5. Be Critical Of Your Exposition
Exposition is a narrative technique which serves to provide backstory to the audience: every movie has tons of the stuff, though it's your job as the writer to make sure that nobody really notices when you're using it. It's not always that easy to hide, though, and there are good writers out there (Christopher Nolan, for example) who aren't particularly good with exposition. When going over your script, though, I can't recommend enough that you try your best to find
better ways to employ exposition. The worse case of exposition overload comes in the form of an "information dump," which is one character tells another character something they already know because the screenwriter needs to tell the audience about it. In reality, moments like this rarely occur. Why would somebody say something that they knew somebody else already knew? That's to say, read your script and genuinely be honest with yourself. Would a character really say, to a co-worker who had experienced the same situation, the following line?
"Remember last year when the lab exploded? Fifty people died... we couldn't get back into the building for weeks. The boss went nuts and starting firing people all over the place. It was crazy."
I doubt it, because all he would have really needed to have said is "Remember last year?" and the other character would have known what was being discussed. The rest of the information is just for our benefit. But it's possible to give across the same information without making it obvious:
"Well, we don't want a repeat of last year. I can't go to that many funerals in the space of a week again. And nobody around here is gonna put up with the boss if he starts firing people."
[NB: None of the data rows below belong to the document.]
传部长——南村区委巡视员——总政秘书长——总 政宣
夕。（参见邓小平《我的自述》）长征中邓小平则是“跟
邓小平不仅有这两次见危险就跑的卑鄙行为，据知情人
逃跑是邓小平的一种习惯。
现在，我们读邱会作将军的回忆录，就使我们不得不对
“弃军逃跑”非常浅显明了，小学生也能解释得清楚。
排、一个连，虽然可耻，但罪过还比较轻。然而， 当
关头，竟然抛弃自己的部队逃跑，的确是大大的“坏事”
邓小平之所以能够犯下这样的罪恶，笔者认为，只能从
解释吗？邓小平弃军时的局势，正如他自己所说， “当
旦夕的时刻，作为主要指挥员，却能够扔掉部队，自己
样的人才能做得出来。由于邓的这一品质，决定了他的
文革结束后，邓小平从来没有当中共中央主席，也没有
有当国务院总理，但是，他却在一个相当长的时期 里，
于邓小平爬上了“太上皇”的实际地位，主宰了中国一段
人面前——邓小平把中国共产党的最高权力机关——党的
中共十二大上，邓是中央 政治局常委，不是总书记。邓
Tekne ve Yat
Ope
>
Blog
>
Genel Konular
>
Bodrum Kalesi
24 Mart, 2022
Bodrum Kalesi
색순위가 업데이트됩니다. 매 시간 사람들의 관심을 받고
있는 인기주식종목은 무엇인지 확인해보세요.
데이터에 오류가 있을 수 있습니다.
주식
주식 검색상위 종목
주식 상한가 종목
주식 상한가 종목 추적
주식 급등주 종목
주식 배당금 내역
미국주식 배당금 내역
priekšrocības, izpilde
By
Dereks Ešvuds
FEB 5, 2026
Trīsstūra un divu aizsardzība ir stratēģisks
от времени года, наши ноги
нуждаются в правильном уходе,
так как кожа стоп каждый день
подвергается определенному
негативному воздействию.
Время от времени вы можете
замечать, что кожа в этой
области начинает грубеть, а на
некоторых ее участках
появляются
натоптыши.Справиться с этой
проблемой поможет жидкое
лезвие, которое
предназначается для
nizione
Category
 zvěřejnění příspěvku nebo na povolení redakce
The phrasing is slightly different, but this time somebody could get those points across and it make sense. It's not a great line of dialogue, of course (an out of context example, at best) but you get the idea. Tweaking this kind of thing in your own script is of huge importance: there's nothing that will take you out of a movie faster than a clunky line of exposition. It instantly reminds you that somebody sat down, wrote the line and - worst of all - tried to sneak it past you. It's a certified mood killer, for sure.